Several days ago I met a lovely man at the Bingo. He sat with me as I played and was thrilled when I shouted “House” in my first game!

I won two hundred pounds as well!

He told me he loved me and asked me if I could lend him the £200 so he could buy some sand. I loved him and did so. He promised me that he would pay me back the next day and also give me some sand as a keep sake.

I haven’t heard from him. Do you think I have lost him? Do you want some sand?

Wilma, Portland

AB replies;

Dear Wilma,

It looks like you’ve been a victim of  the notorious”Bingo Bob”.

Bob preys on women like yourself who frequent Bingo Halls to fuel his lust for sand.

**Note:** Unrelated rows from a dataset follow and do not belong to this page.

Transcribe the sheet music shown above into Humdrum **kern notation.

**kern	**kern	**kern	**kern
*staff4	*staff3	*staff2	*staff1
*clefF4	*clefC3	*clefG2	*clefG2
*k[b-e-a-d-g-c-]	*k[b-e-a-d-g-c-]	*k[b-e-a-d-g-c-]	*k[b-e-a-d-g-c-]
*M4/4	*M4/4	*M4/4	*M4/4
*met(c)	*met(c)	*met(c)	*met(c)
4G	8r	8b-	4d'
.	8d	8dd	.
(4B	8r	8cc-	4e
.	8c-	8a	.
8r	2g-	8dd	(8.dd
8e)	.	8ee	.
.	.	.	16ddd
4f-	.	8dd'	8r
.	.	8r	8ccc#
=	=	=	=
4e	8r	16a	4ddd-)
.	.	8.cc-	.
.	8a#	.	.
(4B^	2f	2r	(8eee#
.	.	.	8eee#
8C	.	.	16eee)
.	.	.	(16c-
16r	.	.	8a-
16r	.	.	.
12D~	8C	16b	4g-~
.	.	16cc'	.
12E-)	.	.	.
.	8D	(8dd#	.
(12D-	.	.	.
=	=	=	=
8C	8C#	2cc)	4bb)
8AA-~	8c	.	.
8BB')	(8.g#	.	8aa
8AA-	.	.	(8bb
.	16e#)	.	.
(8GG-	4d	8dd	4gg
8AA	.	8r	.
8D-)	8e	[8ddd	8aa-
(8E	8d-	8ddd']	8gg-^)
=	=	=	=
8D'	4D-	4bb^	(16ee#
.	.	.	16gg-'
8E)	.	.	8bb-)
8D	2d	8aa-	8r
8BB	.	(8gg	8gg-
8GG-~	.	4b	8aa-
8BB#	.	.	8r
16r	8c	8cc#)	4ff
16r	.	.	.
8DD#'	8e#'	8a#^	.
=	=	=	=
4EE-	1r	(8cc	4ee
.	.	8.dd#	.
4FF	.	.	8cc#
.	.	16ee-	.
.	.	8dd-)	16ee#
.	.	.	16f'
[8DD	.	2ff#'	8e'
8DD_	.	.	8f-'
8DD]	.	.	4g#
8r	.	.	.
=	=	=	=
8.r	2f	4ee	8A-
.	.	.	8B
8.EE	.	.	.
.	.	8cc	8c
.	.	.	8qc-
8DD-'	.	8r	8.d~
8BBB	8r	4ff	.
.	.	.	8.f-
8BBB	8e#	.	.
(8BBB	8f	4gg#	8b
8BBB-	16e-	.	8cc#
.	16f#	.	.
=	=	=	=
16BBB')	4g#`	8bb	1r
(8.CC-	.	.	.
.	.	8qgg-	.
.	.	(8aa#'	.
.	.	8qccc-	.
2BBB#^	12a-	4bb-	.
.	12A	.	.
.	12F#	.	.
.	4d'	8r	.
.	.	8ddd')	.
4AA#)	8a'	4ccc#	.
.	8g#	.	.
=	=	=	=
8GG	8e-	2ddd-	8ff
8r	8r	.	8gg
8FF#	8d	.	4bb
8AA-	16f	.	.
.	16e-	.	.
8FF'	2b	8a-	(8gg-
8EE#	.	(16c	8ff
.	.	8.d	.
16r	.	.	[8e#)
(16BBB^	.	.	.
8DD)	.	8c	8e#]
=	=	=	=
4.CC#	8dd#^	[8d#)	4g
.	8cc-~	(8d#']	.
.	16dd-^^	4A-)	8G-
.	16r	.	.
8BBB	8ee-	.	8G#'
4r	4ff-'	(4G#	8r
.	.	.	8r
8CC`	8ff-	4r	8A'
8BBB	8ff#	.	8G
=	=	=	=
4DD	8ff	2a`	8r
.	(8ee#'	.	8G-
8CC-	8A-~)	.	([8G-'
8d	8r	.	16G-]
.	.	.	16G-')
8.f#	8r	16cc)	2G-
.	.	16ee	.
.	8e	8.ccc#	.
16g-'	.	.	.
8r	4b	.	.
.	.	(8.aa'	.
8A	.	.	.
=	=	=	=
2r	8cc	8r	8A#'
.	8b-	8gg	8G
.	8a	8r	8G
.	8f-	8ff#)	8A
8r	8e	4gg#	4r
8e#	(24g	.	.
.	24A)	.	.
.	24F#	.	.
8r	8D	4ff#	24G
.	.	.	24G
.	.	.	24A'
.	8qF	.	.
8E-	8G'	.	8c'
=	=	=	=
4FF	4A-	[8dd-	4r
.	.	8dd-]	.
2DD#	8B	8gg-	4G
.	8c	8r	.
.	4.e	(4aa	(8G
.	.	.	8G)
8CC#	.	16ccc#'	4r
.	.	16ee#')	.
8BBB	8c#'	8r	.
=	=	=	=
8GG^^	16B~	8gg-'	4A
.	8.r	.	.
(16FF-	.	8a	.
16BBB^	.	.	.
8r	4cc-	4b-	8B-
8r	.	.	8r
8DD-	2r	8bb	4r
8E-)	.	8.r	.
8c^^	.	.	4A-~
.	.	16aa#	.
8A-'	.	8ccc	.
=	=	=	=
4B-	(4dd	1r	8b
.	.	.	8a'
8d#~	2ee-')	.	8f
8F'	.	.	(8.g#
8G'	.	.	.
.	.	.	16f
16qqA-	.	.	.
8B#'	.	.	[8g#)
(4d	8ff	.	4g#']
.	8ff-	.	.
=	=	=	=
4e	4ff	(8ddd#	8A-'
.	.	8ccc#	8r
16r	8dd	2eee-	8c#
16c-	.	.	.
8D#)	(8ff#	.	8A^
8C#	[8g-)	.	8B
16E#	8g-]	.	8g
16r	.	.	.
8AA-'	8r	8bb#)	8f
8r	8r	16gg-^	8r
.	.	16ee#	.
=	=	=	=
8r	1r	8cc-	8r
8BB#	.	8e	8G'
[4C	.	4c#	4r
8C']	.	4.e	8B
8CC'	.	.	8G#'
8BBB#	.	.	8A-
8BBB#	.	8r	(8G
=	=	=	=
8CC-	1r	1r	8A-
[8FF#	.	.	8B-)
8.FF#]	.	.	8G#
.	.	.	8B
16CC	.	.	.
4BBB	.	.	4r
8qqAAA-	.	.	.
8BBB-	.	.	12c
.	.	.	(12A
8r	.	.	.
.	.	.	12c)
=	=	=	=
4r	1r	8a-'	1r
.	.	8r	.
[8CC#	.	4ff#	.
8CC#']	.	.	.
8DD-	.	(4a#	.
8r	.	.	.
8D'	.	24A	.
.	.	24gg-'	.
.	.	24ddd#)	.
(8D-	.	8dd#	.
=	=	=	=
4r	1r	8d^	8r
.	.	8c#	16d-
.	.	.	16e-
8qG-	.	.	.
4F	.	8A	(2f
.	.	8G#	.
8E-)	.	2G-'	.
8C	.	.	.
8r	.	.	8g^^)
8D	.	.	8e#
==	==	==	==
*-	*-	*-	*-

Sharp, Coarse or Fine, it’s all the same to him. He has an insatiable lust for the stuff.

When he’s got enough sand together (a hippo sized bag should suffice for his twisted needs) he creeps, yes creeps, under the cover of darkness to the beach and spends the rest of the night building phallic symbols (rather poor efforts I must admit, he sent me some pictures).

Then he buries himself adjacent to his efforts to wait for sunrise and the looks of horror and disgust on the faces of those early morning beach goers as they feast their eyes on his depraved sculptures.

You’ve had a close call Wilma. Try to forget all about it and hand your evidence to the Police.